Тормозная система цела, машина не сталкивалась с другой машиной — так как нет следов краски кузова другой машины «В том случае, если машина не была такого же цвета, как «Хонда» Малышева, — подумал Руденко. — Если авария не случайность, цвет машины могли предусмотреть. Но большой риск. Остались бы свидетели, ехавшие следом. Впрочем, если действовали «сисовцы», работая в тандеме с киприотами, могли перекрыть движение ненадолго, запустив на этот отрезок дороги только машину Малышева и машину убийцы. Да там и так редко машины ездят, не слишком бойкая, практически проселочная дорога».
— Откуда он ехал, вы выяснили? Не комбинируй, говори как есть.
— Ну, как тебе сказать, тиос Алексис, если тебя интересует мое мнение, то странное происшествие. Там при всем желании сложно вылететь с дороги. Поворот не крутой, более того, там же смотровая площадка, где можно с легкостью разъехаться даже трем машинам. Подумал, пьяный. Даже рискнул проверить. Честно говоря, решил подстраховаться. Вот начнут русские расследование, — он посмотрел на Руденко виновато, но продолжил: — Начнут нас в чем-нибудь обвинять, а я им раз, — он хлопнул ладонью по столу, — факты. Дескать, напился ваш сотрудник, к нам какие претензии.

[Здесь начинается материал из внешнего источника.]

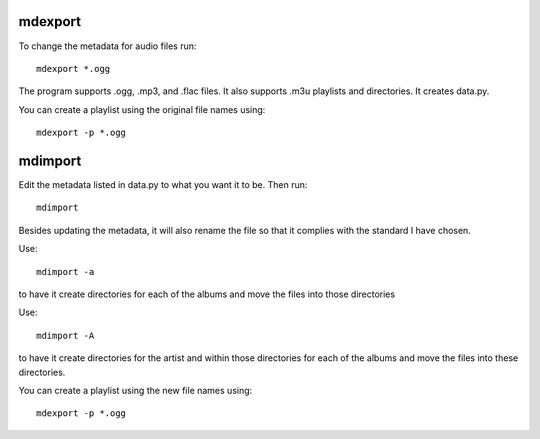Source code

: mdexport
========
To change the metadata for audio files run::

    mdexport *.ogg


The program supports .ogg, .mp3, and .flac files. It also supports .m3u 
playlists and directories.  It creates data.py.

You can create a playlist using the original file names using::

    mdexport -p *.ogg

mdimport
========
Edit the metadata listed in data.py to what you want it to be. Then run::

    mdimport

Besides updating the metadata, it will also rename the file so that it complies 
with the standard I have chosen.

Use::

    mdimport -a

to have it create directories for each of the albums and move the files into 
those directories

Use::

    mdimport -A

to have it create directories for the artist and within those directories for 
each of the albums and move the files into these directories.

You can create a playlist using the new file names using::

    mdexport -p *.ogg
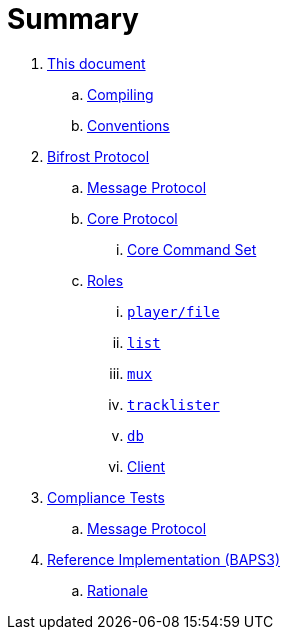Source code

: = Summary

. link:meta/README.adoc[This document]
.. link:meta/compiling.adoc[Compiling]
.. link:meta/conventions.adoc[Conventions]
. link:protocol/README.adoc[Bifrost Protocol]
.. link:protocol/msgproto.adoc[Message Protocol]
.. link:protocol/core/README.adoc[Core Protocol]
... link:protocol/core/commands.adoc[Core Command Set]
.. link:protocol/roles/README.adoc[Roles]
... link:protocol/roles/player.adoc[`player/file`]
... link:protocol/roles/list.adoc[`list`]
... link:protocol/roles/mux.adoc[`mux`]
... link:protocol/roles/tracklister.adoc[`tracklister`]
... link:protocol/roles/db.adoc[`db`]
... link:protocol/roles/client.adoc[Client]
. link:tests/README.adoc[Compliance Tests]
.. link:tests/msgproto.adoc[Message Protocol]
. link:impl/README.adoc[Reference Implementation (BAPS3)]
.. link:impl/rationale.adoc[Rationale]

— Понятно, понятно. Дальше-то что?
— Все-таки я полицейский, а мужика вашего замочили, — перестал ходить вокруг да около Кирос. — Проехал я по его маршруту в обратном направлении. Поспрашивал в домах, тавернах. Выяснил, что обедал он в Омодосе, в «Макринари».
— Выходит, он недалеко от таверны уехал? — задумчиво проговорил Руденко, рассматривая фотографии места происшествия. — И что они тебе там сказали?
— Поел и уехал, — Кирос подозвал официантку. — Дорогая, не принесешь мне еще рыбки?
— Хватит ему! — со смехом урезонил Алексей и крикнул девушке вдогонку: — И мне тоже!..
…Навес из живого винограда, гроздья свисают над столиками. Столики на улице и внутри, покрыты клетчатыми бело-голубыми скатертями, в помещении деревянные потолки темного дерева. Это уже таверна «Макринари» в Омодосе, куда поехали после обеда Кирос и Алексей.
Руденко оставил свою машину в Като Дефтере. И уговорил Сотириадиса ехать вместе. «Спрашивать будешь ты», — распорядился он. Кирос только покорно вздохнул.
Их усадили согласно кипрскому гостеприимству, налили лимонаду.
Кирос по дурацкой привычке стал покачиваться на задних ножках стула.
— Расшибешь себе когда-нибудь задницу, — заметил негромко Алексей. Они ждали хозяина, за которым пошла официантка.
— Ты со мной, как с мальчишкой, — обиделся грек. — А я, между прочим, офицер полиции.
— Вот именно, что «между прочим». Да не дуйся ты! — он хлопнул Кироса по плечу. — Гляди, хозяин идет.
Полный, почти круглый хозяин в клетчатой рубашке и в жилетке, лохматый, как леший, со щетиной, с которой он уже, по-видимому, проиграл неравный бой.
Кирос как из пулемета затараторил с хозяином таверны по-гречески. Руденко даже не все понял.
— Разве я могу вспомнить такие подробности? — толстый киприот потер щетину с шуршанием. — Ну да, я почему его помню, вы же тогда приезжали, господин полицейский, расспрашивали. Этот несчастный разбился на машине. С кем он был? Вроде не один. Зеоклеия! — заорал он вдруг зычно. И тут же пояснил: — У женщин память хорошая, особенно на мужчин. — Он улыбнулся, продемонстрировав желтые прокуренные зубы.
Его дочь зыркнула на Кироса заинтересованно. «Но и этот павиан вдохновился, — с удивлением обнаружил Руденко. — Грудь колесом, ноздри раздувает, глазки блестят. Да он — ходок!»
— С кем он был, ну тот русский, что разбился? — спросил хозяин таверны.
— Вроде не один, — девушка задумалась, не переставая стрелять глазками на Кироса.
А тот молчал, очарованный красоткой, и совсем забыл задавать вопросы. Стоял и улыбался глуповато.
«Жениться ему надо», — подумал Руденко и сам начал спрашивать.
С трудом девушка все же припомнила, что тот мужчина был с приятелем. Разговаривали они по-русски.
— А что они ели?
Зеоклеия захихикала:
— Как это можно помнить? Когда это было! Да и посетителей у нас каждый день ого сколько.